For months there has been speculation that the Federal Reserve would raise interest rates, and on December 16th, with an unanimous vote, they did just that. For the first time since the financial crisis, the Federal Reserve announced they are raising short term interest rates. The rate was raised from a range of 0% to 0.25% to a range of 0.25% to 0.5%.
The Fed also stated that they predict to “raise interest rates by about one percent point a year over the next three years, reaching 3.3 percent by 2019.” Beginning on December 17, the Fed will “seek to keep short-term interest rates in its new range." To set the new baseline, the Fed said it would “pay banks an interest rate of 0.5 percent on unused money, and it would borrow up to $2 trillion from other financial firms at a rate of 0.25 percent.” (The New York Times).

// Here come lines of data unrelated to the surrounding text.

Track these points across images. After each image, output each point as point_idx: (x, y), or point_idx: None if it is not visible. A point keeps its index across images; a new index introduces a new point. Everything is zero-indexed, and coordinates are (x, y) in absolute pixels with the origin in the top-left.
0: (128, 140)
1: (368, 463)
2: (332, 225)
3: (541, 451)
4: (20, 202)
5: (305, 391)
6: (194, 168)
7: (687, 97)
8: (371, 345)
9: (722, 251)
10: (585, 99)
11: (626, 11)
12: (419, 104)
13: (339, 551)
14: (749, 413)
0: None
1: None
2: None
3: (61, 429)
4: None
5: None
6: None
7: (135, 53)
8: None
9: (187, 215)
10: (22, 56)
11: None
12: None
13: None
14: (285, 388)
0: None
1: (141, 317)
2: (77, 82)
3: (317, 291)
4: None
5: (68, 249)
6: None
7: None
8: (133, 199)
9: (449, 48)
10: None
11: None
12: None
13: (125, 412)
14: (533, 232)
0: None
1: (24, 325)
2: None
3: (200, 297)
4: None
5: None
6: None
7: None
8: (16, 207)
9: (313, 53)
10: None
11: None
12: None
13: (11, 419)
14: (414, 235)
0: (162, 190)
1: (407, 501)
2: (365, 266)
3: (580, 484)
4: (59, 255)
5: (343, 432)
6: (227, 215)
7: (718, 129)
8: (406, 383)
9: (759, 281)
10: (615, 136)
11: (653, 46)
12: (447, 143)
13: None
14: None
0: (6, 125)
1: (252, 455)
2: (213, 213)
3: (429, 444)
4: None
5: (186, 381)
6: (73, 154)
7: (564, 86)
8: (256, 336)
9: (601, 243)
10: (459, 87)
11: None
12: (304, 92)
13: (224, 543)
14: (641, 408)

This decisions is a sign “of how much the economy has healed since the Great Recessions.” This small change in the interest rate “will affect millions of Americans, including investors, home buyers and savers.” (CNN Money).
Gillespie, Patrick. “Finally! Fed raises interest rates” CNN Money. 16 December 2015. Web. 16 December 2015.
Appelbaum, Binyamin “Fed Raises Key Interest Rate for First Time in Almost a Decade” The New York Times. 16 December 2015. Web. 16 December 2015.